** Opening EXERCISE INPUT block **
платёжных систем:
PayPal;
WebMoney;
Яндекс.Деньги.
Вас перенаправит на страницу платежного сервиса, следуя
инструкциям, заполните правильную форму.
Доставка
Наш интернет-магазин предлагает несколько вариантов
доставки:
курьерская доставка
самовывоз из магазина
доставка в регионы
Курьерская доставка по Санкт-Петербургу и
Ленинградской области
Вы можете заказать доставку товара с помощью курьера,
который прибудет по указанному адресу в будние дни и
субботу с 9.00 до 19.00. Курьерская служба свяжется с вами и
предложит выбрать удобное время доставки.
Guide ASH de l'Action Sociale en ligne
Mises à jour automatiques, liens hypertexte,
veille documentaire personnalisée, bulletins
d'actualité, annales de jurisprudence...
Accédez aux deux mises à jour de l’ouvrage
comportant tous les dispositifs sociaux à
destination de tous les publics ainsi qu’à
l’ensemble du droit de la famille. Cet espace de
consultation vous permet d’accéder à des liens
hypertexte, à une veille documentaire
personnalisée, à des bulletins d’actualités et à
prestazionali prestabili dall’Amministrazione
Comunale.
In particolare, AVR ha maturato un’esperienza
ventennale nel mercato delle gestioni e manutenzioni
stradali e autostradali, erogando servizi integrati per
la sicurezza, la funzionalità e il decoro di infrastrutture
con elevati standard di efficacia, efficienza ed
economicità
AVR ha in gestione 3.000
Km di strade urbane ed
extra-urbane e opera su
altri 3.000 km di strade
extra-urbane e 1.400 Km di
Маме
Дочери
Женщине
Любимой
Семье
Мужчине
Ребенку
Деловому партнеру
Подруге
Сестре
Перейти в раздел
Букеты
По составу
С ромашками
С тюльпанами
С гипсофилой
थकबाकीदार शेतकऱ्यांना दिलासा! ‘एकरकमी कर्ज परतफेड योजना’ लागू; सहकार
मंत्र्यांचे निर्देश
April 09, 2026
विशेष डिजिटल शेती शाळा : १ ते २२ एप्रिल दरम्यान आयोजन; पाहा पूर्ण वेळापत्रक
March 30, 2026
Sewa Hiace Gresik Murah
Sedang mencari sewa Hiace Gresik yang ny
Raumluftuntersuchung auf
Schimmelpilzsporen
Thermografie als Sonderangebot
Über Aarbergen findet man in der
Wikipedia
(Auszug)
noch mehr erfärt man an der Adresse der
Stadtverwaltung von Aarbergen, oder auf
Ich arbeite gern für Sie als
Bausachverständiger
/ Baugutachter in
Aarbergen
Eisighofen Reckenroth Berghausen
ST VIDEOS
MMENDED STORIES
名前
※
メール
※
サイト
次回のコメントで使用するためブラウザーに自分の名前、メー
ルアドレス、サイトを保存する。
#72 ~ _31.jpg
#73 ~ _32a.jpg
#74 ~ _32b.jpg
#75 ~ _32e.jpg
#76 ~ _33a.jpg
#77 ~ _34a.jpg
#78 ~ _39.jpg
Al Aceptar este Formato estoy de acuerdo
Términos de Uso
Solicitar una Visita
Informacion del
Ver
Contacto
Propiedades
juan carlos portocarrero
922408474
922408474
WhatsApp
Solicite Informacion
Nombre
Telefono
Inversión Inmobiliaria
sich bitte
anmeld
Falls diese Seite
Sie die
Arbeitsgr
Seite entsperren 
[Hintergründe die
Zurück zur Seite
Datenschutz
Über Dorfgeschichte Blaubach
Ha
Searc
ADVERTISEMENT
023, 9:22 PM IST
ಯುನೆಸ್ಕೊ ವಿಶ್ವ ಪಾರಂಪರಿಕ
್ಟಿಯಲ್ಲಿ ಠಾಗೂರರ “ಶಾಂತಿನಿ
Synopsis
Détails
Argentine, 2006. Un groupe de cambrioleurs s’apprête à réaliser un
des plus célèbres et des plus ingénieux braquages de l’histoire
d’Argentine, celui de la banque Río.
** Closing EXERCISE INPUT block **
■ JOB ITEM
Give the listing above again, word for word.

■ ANSWER SPACE
платёжных систем:
PayPal;
WebMoney;
Яндекс.Деньги.
Вас перенаправит на страницу платежного сервиса, следуя
инструкциям, заполните правильную форму.
Доставка
Наш интернет-магазин предлагает несколько вариантов
доставки:
курьерская доставка
самовывоз из магазина
доставка в регионы
Курьерская доставка по Санкт-Петербургу и
Ленинградской области
Вы можете заказать доставку товара с помощью курьера,
который прибудет по указанному адресу в будние дни и
субботу с 9.00 до 19.00. Курьерская служба свяжется с вами и
предложит выбрать удобное время доставки.
Guide ASH de l'Action Sociale en ligne
Mises à jour automatiques, liens hypertexte,
veille documentaire personnalisée, bulletins
d'actualité, annales de jurisprudence...
Accédez aux deux mises à jour de l’ouvrage
comportant tous les dispositifs sociaux à
destination de tous les publics ainsi qu’à
l’ensemble du droit de la famille. Cet espace de
consultation vous permet d’accéder à des liens
hypertexte, à une veille documentaire
personnalisée, à des bulletins d’actualités et à
prestazionali prestabili dall’Amministrazione
Comunale.
In particolare, AVR ha maturato un’esperienza
ventennale nel mercato delle gestioni e manutenzioni
stradali e autostradali, erogando servizi integrati per
la sicurezza, la funzionalità e il decoro di infrastrutture
con elevati standard di efficacia, efficienza ed
economicità
AVR ha in gestione 3.000
Km di strade urbane ed
extra-urbane e opera su
altri 3.000 km di strade
extra-urbane e 1.400 Km di
Маме
Дочери
Женщине
Любимой
Семье
Мужчине
Ребенку
Деловому партнеру
Подруге
Сестре
Перейти в раздел
Букеты
По составу
С ромашками
С тюльпанами
С гипсофилой
थकबाकीदार शेतकऱ्यांना दिलासा! ‘एकरकमी कर्ज परतफेड योजना’ लागू; सहकार
मंत्र्यांचे निर्देश
April 09, 2026
विशेष डिजिटल शेती शाळा : १ ते २२ एप्रिल दरम्यान आयोजन; पाहा पूर्ण वेळापत्रक
March 30, 2026
Sewa Hiace Gresik Murah
Sedang mencari sewa Hiace Gresik yang ny
Raumluftuntersuchung auf
Schimmelpilzsporen
Thermografie als Sonderangebot
Über Aarbergen findet man in der
Wikipedia
(Auszug)
noch mehr erfärt man an der Adresse der
Stadtverwaltung von Aarbergen, oder auf
Ich arbeite gern für Sie als
Bausachverständiger
/ Baugutachter in
Aarbergen
Eisighofen Reckenroth Berghausen
ST VIDEOS
MMENDED STORIES
名前
※
メール
※
サイト
次回のコメントで使用するためブラウザーに自分の名前、メー
ルアドレス、サイトを保存する。
#72 ~ _31.jpg
#73 ~ _32a.jpg
#74 ~ _32b.jpg
#75 ~ _32e.jpg
#76 ~ _33a.jpg
#77 ~ _34a.jpg
#78 ~ _39.jpg
Al Aceptar este Formato estoy de acuerdo
Términos de Uso
Solicitar una Visita
Informacion del
Ver
Contacto
Propiedades
juan carlos portocarrero
922408474
922408474
WhatsApp
Solicite Informacion
Nombre
Telefono
Inversión Inmobiliaria
sich bitte
anmeld
Falls diese Seite
Sie die
Arbeitsgr
Seite entsperren 
[Hintergründe die
Zurück zur Seite
Datenschutz
Über Dorfgeschichte Blaubach
Ha
Searc
ADVERTISEMENT
023, 9:22 PM IST
ಯುನೆಸ್ಕೊ ವಿಶ್ವ ಪಾರಂಪರಿಕ
್ಟಿಯಲ್ಲಿ ಠಾಗೂರರ “ಶಾಂತಿನಿ
Synopsis
Détails
Argentine, 2006. Un groupe de cambrioleurs s’apprête à réaliser un
des plus célèbres et des plus ingénieux braquages de l’histoire
d’Argentine, celui de la banque Río.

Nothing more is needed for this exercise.